The Apostle of Temperance
'Why have you decided to smoke?' asks me five years old boy, my friend's son.
'I don't remember why, it's been a long time ago. I'd like to change my mind though' I tell him.
'Before I was in mammy's belly and my brother was on a cloud, my mammy smoked also. But then one day, she decided not to. Maybe you can smoke less and less, and one day just stop?' he says.
'Maybe you right. Perhaps I should try' I say. I can't believe the seriousness of this conversation.
'Try', steps in his brother, who is three years of age. 'It might work. And if it won't, it won't', he says in tone which suggests that it would be okay, too.
'If it won't work, maybe you can try some other way', persists five years old.
'Like what? Do you know?' I ask.
'I don't know right away. But I'll think about it' he replies.
Their mum takes them to bed. I go outside for a cigarette.
'How did he managed to formulate the question this way?' I ask my friend afterwards.
'Because we raise them this way' she smiles. 'We tell them people make choices, and they must be respected, no matter the story. Of course, it is a great challenge to explain to such age kids the difference between their mum having an odd glass of wine with dinner, and a homeless man, each evening walking the city in zigzags , talking language unknown', she spreads caramel on a slice of toast and gives it to me.

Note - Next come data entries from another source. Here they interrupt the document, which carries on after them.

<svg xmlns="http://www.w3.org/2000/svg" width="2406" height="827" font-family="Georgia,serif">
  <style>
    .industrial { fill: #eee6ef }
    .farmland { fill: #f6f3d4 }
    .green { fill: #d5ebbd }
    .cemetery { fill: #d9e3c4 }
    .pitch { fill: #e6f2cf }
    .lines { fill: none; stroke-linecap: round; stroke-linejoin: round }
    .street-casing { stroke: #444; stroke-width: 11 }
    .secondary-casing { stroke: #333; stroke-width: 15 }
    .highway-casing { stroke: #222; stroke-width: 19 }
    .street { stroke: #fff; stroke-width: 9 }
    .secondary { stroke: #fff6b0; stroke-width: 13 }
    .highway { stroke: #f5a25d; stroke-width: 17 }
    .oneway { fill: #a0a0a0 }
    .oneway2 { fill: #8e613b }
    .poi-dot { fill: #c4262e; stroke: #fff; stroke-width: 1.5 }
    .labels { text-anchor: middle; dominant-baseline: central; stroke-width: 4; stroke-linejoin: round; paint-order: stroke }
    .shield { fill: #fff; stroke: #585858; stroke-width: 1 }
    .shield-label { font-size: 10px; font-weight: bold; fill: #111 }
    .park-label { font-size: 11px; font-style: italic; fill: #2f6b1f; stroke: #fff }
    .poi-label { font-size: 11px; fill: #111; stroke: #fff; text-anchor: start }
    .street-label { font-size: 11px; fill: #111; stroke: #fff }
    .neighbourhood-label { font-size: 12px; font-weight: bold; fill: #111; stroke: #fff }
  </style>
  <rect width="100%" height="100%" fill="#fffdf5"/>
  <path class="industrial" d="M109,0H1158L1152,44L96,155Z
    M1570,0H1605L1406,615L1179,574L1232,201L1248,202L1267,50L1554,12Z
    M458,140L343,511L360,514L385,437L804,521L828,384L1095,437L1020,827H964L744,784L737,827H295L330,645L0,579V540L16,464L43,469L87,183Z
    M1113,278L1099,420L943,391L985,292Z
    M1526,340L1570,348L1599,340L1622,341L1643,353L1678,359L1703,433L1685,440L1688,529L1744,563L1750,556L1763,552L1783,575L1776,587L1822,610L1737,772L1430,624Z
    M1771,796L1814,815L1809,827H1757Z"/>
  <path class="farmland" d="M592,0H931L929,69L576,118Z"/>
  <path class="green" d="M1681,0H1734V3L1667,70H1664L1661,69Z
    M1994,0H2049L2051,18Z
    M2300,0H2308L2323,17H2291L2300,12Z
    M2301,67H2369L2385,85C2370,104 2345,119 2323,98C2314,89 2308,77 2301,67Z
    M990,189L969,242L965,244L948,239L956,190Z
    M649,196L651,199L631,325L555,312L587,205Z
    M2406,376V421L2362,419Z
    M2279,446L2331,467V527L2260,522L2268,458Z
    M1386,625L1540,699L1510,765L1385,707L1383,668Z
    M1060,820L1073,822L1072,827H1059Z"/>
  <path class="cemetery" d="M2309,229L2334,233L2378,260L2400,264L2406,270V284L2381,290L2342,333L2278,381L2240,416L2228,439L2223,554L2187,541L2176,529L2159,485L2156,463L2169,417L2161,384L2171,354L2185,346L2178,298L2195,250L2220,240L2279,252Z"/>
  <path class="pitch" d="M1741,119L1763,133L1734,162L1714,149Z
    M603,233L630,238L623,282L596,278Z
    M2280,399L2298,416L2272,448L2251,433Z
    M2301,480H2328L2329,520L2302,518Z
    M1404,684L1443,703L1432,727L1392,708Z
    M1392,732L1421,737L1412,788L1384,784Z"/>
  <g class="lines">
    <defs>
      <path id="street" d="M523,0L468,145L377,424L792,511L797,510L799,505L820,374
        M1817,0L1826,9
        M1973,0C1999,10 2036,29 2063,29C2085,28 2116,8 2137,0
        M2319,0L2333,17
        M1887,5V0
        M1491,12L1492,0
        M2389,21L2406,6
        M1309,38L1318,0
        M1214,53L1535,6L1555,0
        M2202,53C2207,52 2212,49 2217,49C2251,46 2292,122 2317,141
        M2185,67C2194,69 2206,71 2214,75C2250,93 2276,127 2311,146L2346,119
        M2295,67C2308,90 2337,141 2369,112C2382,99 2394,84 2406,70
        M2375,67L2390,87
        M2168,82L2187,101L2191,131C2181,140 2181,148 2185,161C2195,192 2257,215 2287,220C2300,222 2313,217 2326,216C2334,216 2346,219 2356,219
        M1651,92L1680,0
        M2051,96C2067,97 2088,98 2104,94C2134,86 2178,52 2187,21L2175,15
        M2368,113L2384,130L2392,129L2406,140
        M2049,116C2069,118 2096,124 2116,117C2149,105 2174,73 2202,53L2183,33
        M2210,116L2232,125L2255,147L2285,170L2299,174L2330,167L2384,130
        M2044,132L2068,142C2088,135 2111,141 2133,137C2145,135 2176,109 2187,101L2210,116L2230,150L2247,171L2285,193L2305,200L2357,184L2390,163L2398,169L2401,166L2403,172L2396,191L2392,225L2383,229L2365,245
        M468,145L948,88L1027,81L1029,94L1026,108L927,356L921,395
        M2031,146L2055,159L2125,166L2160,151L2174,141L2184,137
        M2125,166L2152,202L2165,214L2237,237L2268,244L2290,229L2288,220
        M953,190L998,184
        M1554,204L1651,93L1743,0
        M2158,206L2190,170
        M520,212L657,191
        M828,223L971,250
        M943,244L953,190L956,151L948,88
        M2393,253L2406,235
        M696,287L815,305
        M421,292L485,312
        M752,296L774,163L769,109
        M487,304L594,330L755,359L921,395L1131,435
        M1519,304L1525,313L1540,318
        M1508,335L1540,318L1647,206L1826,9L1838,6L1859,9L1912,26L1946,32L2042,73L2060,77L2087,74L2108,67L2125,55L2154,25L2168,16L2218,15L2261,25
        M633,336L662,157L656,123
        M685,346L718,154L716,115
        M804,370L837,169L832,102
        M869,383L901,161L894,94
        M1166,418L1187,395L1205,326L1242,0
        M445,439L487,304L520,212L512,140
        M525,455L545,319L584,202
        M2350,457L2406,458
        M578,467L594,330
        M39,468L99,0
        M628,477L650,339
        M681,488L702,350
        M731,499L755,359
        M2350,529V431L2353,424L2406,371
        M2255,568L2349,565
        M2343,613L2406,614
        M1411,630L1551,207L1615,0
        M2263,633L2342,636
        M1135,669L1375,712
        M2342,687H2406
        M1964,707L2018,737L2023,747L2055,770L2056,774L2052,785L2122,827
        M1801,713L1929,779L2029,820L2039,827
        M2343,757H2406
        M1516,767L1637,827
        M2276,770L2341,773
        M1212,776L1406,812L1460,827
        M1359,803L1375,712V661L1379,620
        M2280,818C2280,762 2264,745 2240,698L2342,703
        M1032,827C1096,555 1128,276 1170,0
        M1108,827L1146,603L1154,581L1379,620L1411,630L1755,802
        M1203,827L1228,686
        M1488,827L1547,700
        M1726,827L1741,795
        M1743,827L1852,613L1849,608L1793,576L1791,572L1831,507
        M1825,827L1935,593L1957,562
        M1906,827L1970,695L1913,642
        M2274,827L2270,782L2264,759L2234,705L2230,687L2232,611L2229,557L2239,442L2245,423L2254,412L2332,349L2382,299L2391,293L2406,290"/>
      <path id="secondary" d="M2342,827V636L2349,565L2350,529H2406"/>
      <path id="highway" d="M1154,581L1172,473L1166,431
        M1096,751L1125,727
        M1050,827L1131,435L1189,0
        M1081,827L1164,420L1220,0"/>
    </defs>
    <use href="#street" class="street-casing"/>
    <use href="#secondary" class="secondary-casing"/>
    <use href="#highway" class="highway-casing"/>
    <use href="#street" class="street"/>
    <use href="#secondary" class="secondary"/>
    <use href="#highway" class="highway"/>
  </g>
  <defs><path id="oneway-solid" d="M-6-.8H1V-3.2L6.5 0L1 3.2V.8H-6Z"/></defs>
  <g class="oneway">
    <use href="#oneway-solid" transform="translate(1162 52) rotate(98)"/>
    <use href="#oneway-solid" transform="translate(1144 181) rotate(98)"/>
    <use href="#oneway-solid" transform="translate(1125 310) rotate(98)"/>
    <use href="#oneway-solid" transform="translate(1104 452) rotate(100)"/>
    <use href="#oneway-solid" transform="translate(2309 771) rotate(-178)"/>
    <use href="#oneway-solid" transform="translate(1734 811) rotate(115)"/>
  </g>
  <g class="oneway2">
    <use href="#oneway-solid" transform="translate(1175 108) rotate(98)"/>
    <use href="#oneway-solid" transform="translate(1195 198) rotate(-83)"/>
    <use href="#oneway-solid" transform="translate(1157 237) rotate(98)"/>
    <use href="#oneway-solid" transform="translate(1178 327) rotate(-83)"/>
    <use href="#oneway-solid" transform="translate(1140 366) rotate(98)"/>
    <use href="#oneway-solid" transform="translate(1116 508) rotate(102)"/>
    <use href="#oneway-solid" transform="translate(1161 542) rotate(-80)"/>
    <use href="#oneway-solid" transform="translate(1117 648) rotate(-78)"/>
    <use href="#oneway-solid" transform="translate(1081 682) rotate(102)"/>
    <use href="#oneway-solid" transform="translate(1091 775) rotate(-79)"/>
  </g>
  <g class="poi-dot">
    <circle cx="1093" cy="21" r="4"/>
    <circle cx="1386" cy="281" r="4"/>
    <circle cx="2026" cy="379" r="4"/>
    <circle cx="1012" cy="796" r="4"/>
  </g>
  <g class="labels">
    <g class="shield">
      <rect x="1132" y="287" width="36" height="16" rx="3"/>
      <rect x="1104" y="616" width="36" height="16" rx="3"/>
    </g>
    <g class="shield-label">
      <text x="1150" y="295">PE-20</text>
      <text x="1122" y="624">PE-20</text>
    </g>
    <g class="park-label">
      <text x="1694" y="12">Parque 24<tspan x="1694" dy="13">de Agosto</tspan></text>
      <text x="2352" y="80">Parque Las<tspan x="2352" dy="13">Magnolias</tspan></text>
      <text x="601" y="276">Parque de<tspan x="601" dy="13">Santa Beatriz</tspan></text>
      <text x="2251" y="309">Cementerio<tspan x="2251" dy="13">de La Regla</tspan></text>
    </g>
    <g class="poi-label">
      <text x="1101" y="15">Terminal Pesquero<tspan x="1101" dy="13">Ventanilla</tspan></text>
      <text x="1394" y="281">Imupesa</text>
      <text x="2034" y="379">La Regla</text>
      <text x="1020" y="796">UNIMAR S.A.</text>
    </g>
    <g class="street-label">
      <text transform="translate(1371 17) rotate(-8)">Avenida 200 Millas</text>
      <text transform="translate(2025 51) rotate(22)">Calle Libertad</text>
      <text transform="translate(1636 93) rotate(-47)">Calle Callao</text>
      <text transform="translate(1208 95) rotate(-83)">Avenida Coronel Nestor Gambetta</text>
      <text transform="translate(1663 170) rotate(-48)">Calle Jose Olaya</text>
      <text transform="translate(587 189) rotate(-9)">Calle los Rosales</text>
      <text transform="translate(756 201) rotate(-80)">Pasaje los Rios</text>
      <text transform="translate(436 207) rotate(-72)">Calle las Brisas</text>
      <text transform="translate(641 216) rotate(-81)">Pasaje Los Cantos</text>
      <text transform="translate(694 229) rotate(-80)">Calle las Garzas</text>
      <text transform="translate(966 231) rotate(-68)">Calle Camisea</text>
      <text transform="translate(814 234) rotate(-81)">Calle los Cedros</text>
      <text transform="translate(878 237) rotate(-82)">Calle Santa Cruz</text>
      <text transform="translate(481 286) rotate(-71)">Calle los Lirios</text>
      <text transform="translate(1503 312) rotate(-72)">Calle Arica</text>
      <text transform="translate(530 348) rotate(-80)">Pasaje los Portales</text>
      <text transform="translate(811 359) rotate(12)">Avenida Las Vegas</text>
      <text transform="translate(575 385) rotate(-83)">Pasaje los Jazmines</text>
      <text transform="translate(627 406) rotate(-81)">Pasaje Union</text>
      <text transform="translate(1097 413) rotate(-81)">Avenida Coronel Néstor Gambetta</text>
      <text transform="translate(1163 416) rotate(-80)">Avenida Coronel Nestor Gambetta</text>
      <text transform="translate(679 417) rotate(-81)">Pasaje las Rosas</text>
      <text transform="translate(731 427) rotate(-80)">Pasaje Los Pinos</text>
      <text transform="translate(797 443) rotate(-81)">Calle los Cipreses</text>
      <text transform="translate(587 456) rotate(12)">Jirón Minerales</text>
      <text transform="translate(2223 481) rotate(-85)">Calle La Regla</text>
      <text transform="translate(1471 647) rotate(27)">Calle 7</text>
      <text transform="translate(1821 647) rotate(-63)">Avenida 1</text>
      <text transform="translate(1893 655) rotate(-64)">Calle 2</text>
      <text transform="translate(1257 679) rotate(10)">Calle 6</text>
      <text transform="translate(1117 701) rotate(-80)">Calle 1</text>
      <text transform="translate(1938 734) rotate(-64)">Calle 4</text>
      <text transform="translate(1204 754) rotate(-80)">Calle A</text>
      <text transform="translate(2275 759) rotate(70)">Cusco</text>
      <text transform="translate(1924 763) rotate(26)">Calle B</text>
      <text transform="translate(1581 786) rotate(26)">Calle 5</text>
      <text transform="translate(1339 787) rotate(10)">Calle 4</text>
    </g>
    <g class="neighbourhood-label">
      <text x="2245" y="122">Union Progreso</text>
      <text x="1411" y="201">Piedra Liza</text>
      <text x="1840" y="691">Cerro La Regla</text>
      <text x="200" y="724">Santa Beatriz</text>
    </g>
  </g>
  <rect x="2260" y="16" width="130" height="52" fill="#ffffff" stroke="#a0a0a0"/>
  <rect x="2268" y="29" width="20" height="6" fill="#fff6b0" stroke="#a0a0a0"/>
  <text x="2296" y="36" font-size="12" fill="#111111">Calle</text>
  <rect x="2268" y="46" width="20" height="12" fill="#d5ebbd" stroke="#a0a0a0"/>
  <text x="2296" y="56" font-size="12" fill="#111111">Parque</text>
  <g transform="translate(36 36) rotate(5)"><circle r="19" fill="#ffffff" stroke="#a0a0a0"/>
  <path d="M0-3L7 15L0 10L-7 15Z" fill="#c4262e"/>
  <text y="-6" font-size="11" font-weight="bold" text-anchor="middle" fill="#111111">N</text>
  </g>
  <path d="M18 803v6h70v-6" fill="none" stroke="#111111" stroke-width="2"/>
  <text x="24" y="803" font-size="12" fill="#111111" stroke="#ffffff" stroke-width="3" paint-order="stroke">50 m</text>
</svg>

My god. They teach the boys not to judge.
'You told them you use to smoke?' I ask her, a little surprised. 'You smoked two cigarettes a year, like.'
'But I did, didn't I?'
'I don't want to shock the boys, by revealing the truth about myself ten years down the road, like our parents have done', she reminds.
Yes. I understand. And I am grateful, for this parenting class just on time.
In any given moment we are given two options: to step forward into growth, or to step back into safety.